GIVEN DATA
+ + + +

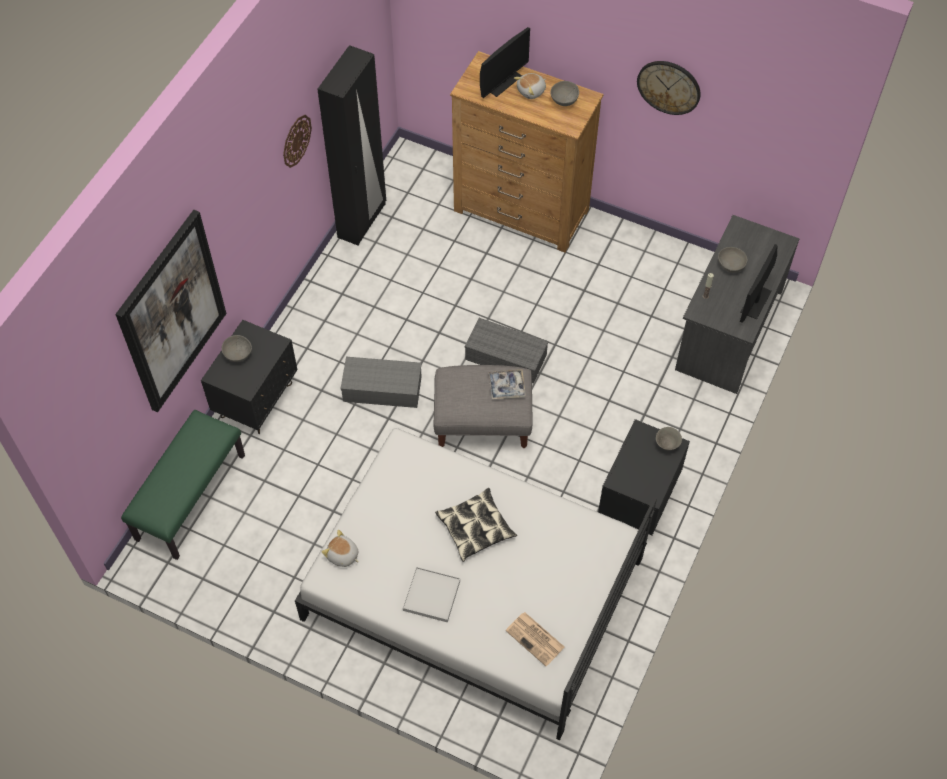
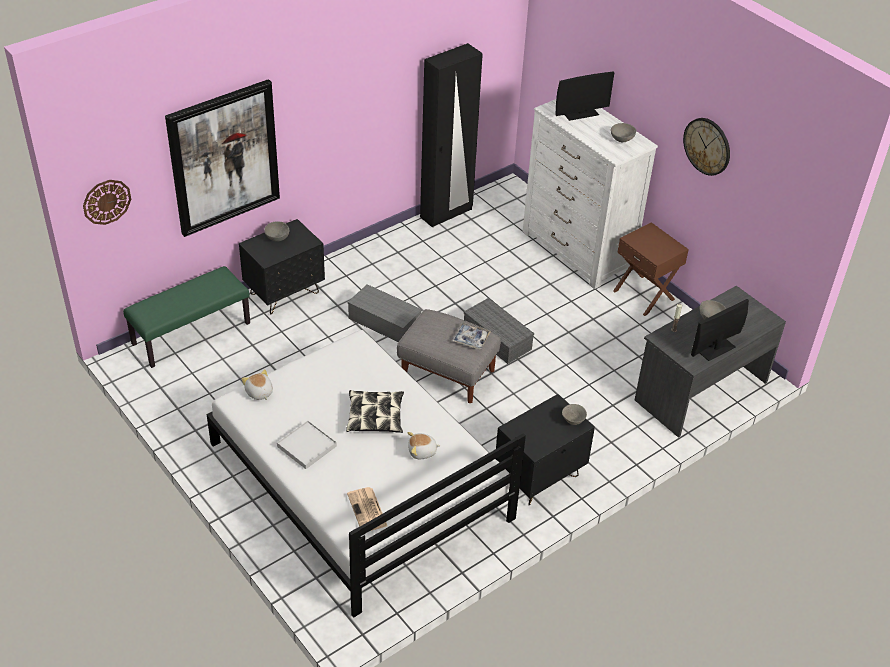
camera: 25 degrees right, 15 degrees down
(296, 140) = (393, 94): wall clock -> wall clock (106, 201)
(521, 211) = (577, 250): brown dresser -> white dresser
(531, 91) = (599, 126): plush toy -> plush toy (422, 452)
(616, 238) = (644, 294): none -> brown nightstand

+ + + +

PROBLEM DETAILS
Write out the data again word for word, minus any images.

FINAL ANSWER
camera: 25 degrees right, 15 degrees down
(296, 140) = (393, 94): wall clock -> wall clock (106, 201)
(521, 211) = (577, 250): brown dresser -> white dresser
(531, 91) = (599, 126): plush toy -> plush toy (422, 452)
(616, 238) = (644, 294): none -> brown nightstand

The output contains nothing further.